» TASK STATEMENT
Please extract the passage of the data wrangling notebook below from "## DataFrame Creation" up to and including "1, 3, 12, 0))", copying it word for word.

» EXTRACT TO READ

————————

# Common Data Wrangling Operation



In [54]:
# initialize spark session
import sys
from awsglue.transforms import *
from awsglue.utils import getResolvedOptions
from pyspark.context import SparkContext
from awsglue.context import GlueContext
from awsglue.job import Job
from awsglue.dynamicframe import DynamicFrame
from pprint import pprint

# Create SparkContext
sparkContext = SparkContext.getOrCreate()
# Create Glue Context
glueContext = GlueContext(sparkContext)
# Get spark session
spark = glueContext.spark_session

FloatProgress(value=0.0, bar_style='info', description='Progress:', layout=Layout(height='25px', width='50%'),…

In [55]:
import numpy
import pandas
import pyarrow
import pyspark

package_list = [
    numpy,
    pandas,
    pyarrow,
    pyspark,
]
for package in package_list:
    print(f"{package.__name__}=={package.__version__}")

# import
from datetime import datetime, date, timedelta
    
import numpy as np
import pandas as pd
import pyarrow as pa
import pyarrow.parquet as pq
from pyspark.sql import Row, Column, DataFrame
import pyspark.sql.functions as sql_funcs
import pyspark.sql.types as sql_types

FloatProgress(value=0.0, bar_style='info', description='Progress:', layout=Layout(height='25px', width='50%'),…

numpy==1.14.5
pandas==0.23.4
pyarrow==0.13.0
pyspark==2.4.3

## DataFrame Creation

In [56]:
# 1. create a PySpark DataFrame from a list of rows
pdf = spark.createDataFrame([
    Row(a=1, b=2., c='string1', d=date(2000, 1, 1), e=datetime(2000, 1, 1, 12, 0)),
    Row(a=2, b=3., c='string2', d=date(2000, 2, 1), e=datetime(2000, 1, 2, 12, 0)),
    Row(a=4, b=5., c='string3', d=date(2000, 3, 1), e=datetime(2000, 1, 3, 12, 0))

————————

Collected data
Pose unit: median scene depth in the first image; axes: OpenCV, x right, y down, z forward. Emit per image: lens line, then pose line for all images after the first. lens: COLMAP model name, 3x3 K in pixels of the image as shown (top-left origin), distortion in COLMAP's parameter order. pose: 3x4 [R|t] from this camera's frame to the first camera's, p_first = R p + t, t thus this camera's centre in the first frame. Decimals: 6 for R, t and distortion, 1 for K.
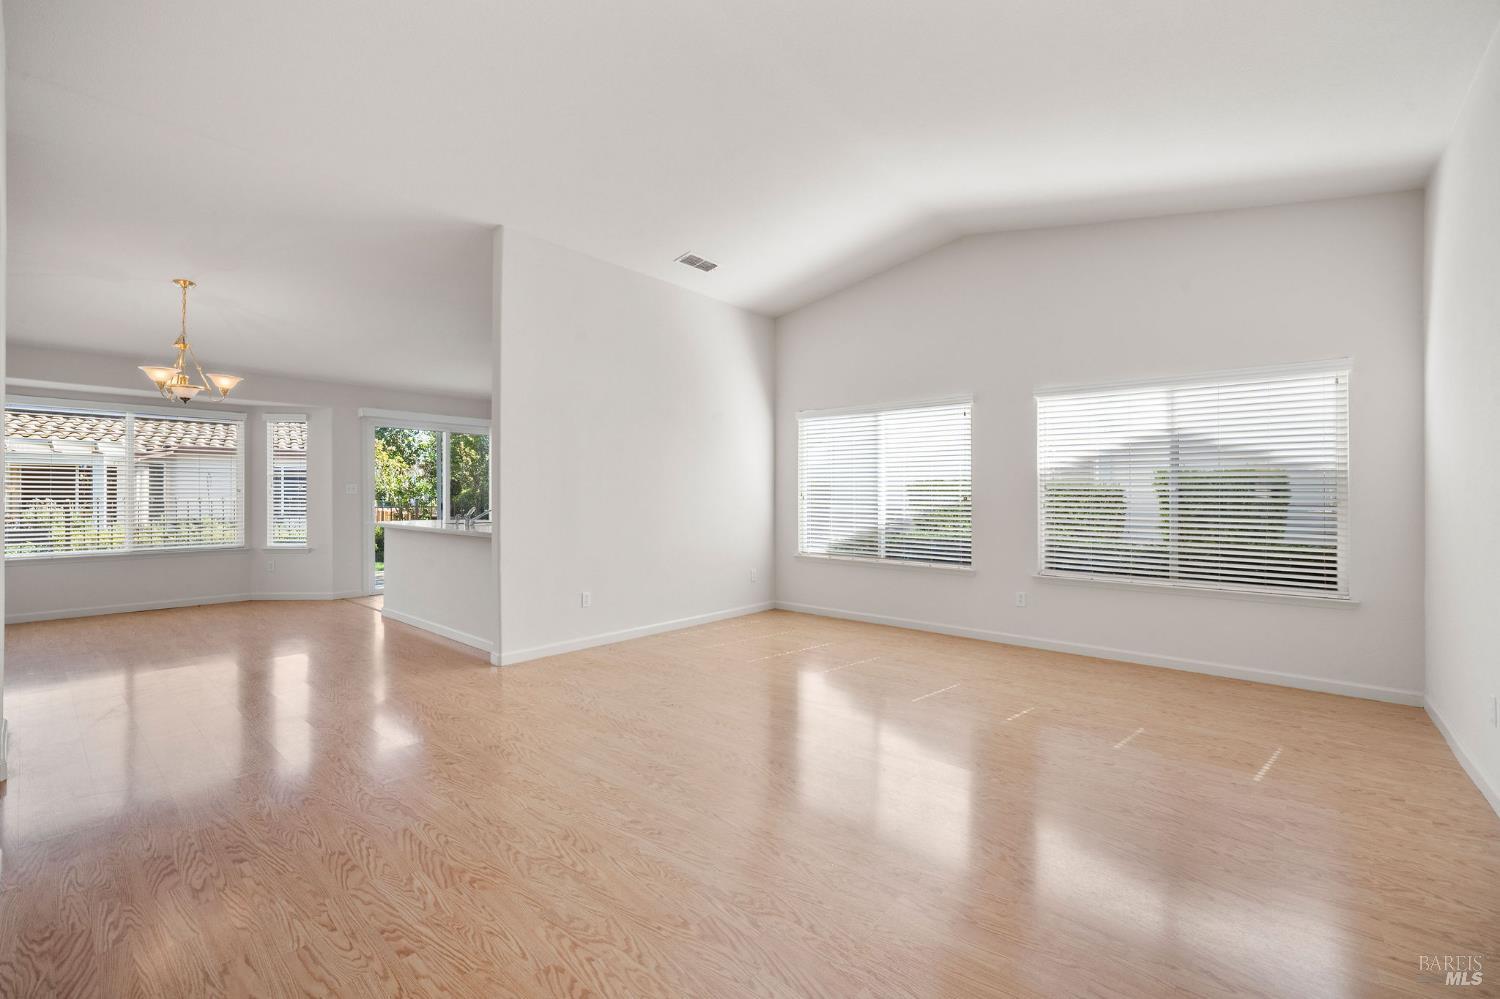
lens RADIAL K [[645.8, 0, 754.3], [0, 645.8, 492.3], [0, 0, 1]] dist [-0.005362, 0.001289]
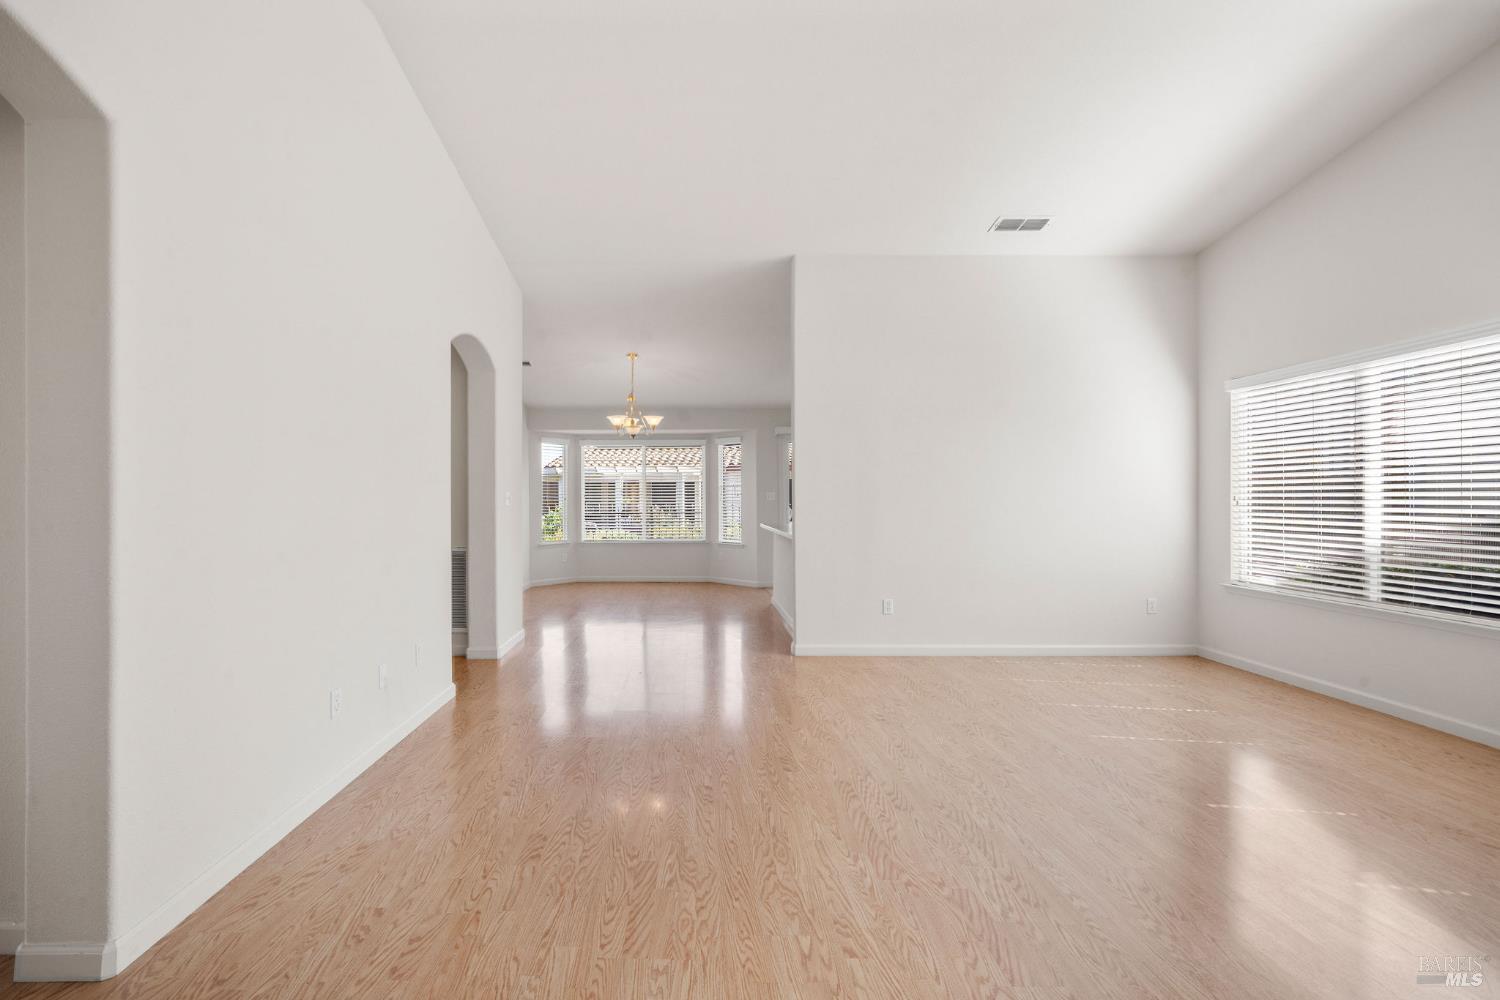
lens RADIAL K [[677.4, 0, 671.8], [0, 677.4, 494.9], [0, 0, 1]] dist [-0.009801, 0.000834]
pose [[0.630836, -0.010176, -0.775850, 0.312409], [0.004908, 0.999946, -0.009124, 0.004516], [0.775901, 0.001948, 0.630852, 0.091169]]
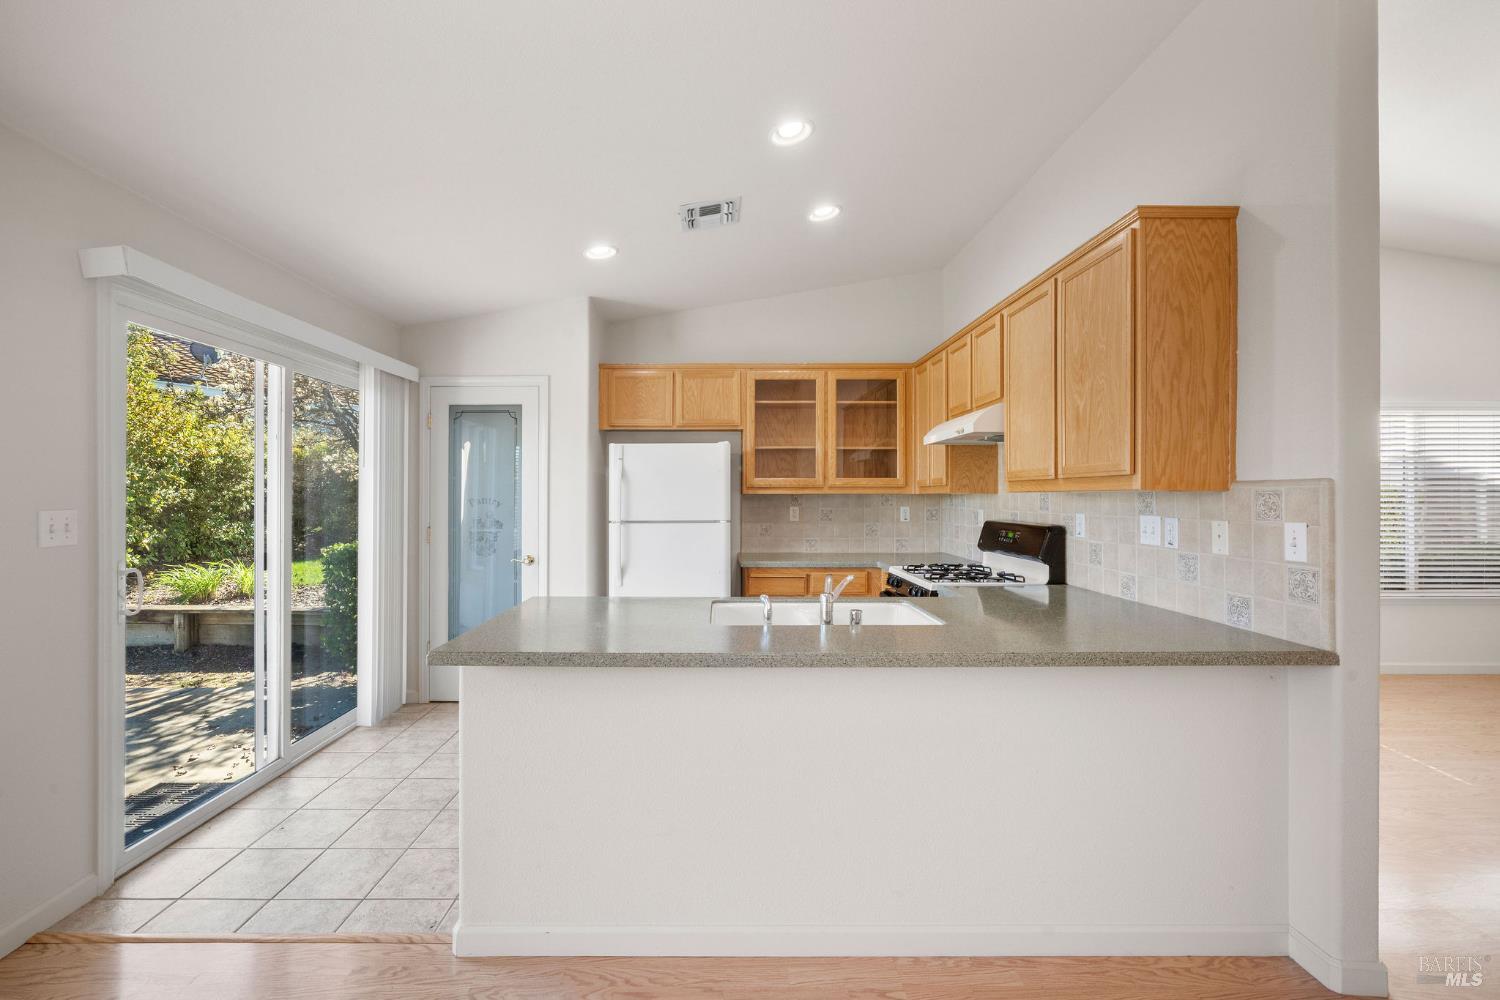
lens RADIAL K [[645.8, 0, 702.7], [0, 645.8, 494.0], [0, 0, 1]] dist [-0.005362, 0.001289]
pose [[0.755126, -0.005769, 0.655554, -0.813317], [0.000677, 0.999968, 0.008019, -0.030866], [-0.655579, -0.005612, 0.755106, 0.826751]]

————————

» SOLUTION FOR THIS PROBLEM
## DataFrame Creation

In [56]:
# 1. create a PySpark DataFrame from a list of rows
pdf = spark.createDataFrame([
    Row(a=1, b=2., c='string1', d=date(2000, 1, 1), e=datetime(2000, 1, 1, 12, 0)),
    Row(a=2, b=3., c='string2', d=date(2000, 2, 1), e=datetime(2000, 1, 2, 12, 0)),
    Row(a=4, b=5., c='string3', d=date(2000, 3, 1), e=datetime(2000, 1, 3, 12, 0))